The success of an organ transplant relies on replacing a failing organ while preventing the recipient’s immune system from destroying the new tissue. When a transplanted organ is introduced, the body recognizes differences between the donor’s and recipient’s cells, triggering rejection.
Antibody-mediated rejection (AMR) is a specific type of rejection where the recipient’s immune system uses specialized proteins called antibodies to attack the graft. This differs from T-cell mediated rejection, which involves direct attack by immune cells. AMR is a significant complication that can lead to graft injury, dysfunction, and eventual loss of the transplanted organ.
The Mechanism of Donor Specific Antibodies
The core of antibody-mediated rejection involves the recipient recognizing the donor’s Human Leukocyte Antigens (HLA) on the transplanted organ’s cells. HLA molecules are unique identification tags found on the surface of most cells. When the recipient’s immune system encounters these differing HLA markers, it perceives them as foreign, initiating a defense response.
This recognition leads to the production of Donor Specific Antibodies (DSAs) by the recipient’s B-cells and plasma cells. DSAs are tailored to bind to the donor’s HLA molecules on the transplanted organ’s endothelium (blood vessel lining). Sensitization—the production of DSAs—can occur before the transplant due to prior blood transfusions, pregnancy, or previous transplants.
Once a DSA binds to the HLA, it triggers the activation of the complement system, a group of proteins that works in a chain reaction to eliminate targets. This reaction deposits complement fragments, which directly injure endothelial cells, causing inflammation and clotting in the microvasculature.
The antibodies also recruit innate immune cells, such as Natural Killer (NK) cells, in a process known as antibody-dependent cellular cytotoxicity (ADCC). These recruited cells release toxic substances that cause cell death. This dual assault results in inflammation, capillary damage (capillaritis), and microvascular injury, leading to impaired organ function.
Identifying Antibody Mediated Rejection
Confirming a diagnosis of antibody-mediated rejection requires clinical, histological, and immunological evidence. The first indicator is often clinical dysfunction, such as a decline in organ function measured by rising creatinine levels or changes in cardiac function. Since these symptoms are non-specific, a definitive diagnosis requires physical examination of the organ tissue.
The gold standard for diagnosis is an organ biopsy, where a small tissue sample is examined under a microscope. Histological evidence of AMR includes signs of microvascular inflammation, such as glomerulitis or peritubular capillaritis. These microscopic injuries result directly from the antibody-mediated attack on the blood vessels.
A specific immunological marker, the complement fragment C4d, is used to confirm the role of the complement system. C4d is a stable breakdown product of the complement cascade that remains affixed to the site of antibody-antigen binding on the capillary walls. The presence of linear C4d staining in the peritubular capillaries is a strong indicator of recent or ongoing antibody-mediated injury.
Immunological evidence is also gathered by testing the recipient’s blood for Donor Specific Antibodies (DSAs). Sensitive laboratory methods identify and quantify the specific HLA antibodies targeting the donor organ. The final diagnosis of definite AMR requires evidence of organ dysfunction, characteristic histological injury in the biopsy, and the presence of circulating DSAs.

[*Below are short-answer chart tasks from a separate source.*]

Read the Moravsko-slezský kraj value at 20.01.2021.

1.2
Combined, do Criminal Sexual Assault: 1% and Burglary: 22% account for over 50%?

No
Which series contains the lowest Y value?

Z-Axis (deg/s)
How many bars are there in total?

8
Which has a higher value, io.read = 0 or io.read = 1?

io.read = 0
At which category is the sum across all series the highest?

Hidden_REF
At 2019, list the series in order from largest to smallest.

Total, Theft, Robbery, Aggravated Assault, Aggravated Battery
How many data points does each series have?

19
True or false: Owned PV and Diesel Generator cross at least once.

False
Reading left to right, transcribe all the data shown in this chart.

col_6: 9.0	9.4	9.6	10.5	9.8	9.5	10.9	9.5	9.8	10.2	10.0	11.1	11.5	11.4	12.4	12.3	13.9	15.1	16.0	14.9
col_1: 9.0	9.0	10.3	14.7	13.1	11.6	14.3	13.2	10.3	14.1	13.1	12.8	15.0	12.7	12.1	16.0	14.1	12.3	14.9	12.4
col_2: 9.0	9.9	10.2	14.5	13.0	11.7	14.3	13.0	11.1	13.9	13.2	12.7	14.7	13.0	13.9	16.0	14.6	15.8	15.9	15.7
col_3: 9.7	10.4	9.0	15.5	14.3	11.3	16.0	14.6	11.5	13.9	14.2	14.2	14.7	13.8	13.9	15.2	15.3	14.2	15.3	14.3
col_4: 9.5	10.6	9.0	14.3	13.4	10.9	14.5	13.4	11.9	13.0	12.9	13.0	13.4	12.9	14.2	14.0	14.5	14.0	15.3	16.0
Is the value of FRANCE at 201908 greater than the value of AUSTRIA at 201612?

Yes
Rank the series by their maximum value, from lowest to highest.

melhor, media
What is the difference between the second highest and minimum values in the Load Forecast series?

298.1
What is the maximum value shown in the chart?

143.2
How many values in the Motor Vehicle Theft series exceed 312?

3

Managing and Reversing AMR
Treatment for active antibody-mediated rejection involves a multi-pronged approach to neutralize existing antibodies and eliminate the cells that produce them. The goal is to rapidly reduce the concentration of circulating DSAs to halt ongoing damage. This is achieved through therapeutic plasma exchange (plasmapheresis), which physically removes the patient’s plasma containing harmful antibodies and replaces it with a substitute solution.
Following antibody removal, Intravenous Immunoglobulin (IVIG) is administered to neutralize remaining DSAs and modulate the immune system. IVIG is a purified blood product containing pooled antibodies from healthy donors, which interferes with the binding of the recipient’s DSAs to the graft. This combined approach is the standard initial treatment for acute AMR.
Targeted immunosuppressive drugs are used to eliminate antibody-producing cells and prevent the production of new DSAs. Rituximab, an anti-CD20 monoclonal antibody, targets B-cells, the precursor cells to plasma cells. Bortezomib, a proteasome inhibitor, is sometimes used to target the long-lived plasma cells themselves.
The response to treatment differs between acute and chronic forms of AMR. Acute AMR, occurring soon after transplantation, is more responsive to intensive therapies. Chronic active AMR develops slowly over months or years, involves irreversible tissue scarring, and is much more difficult to reverse, often leading to long-term graft loss.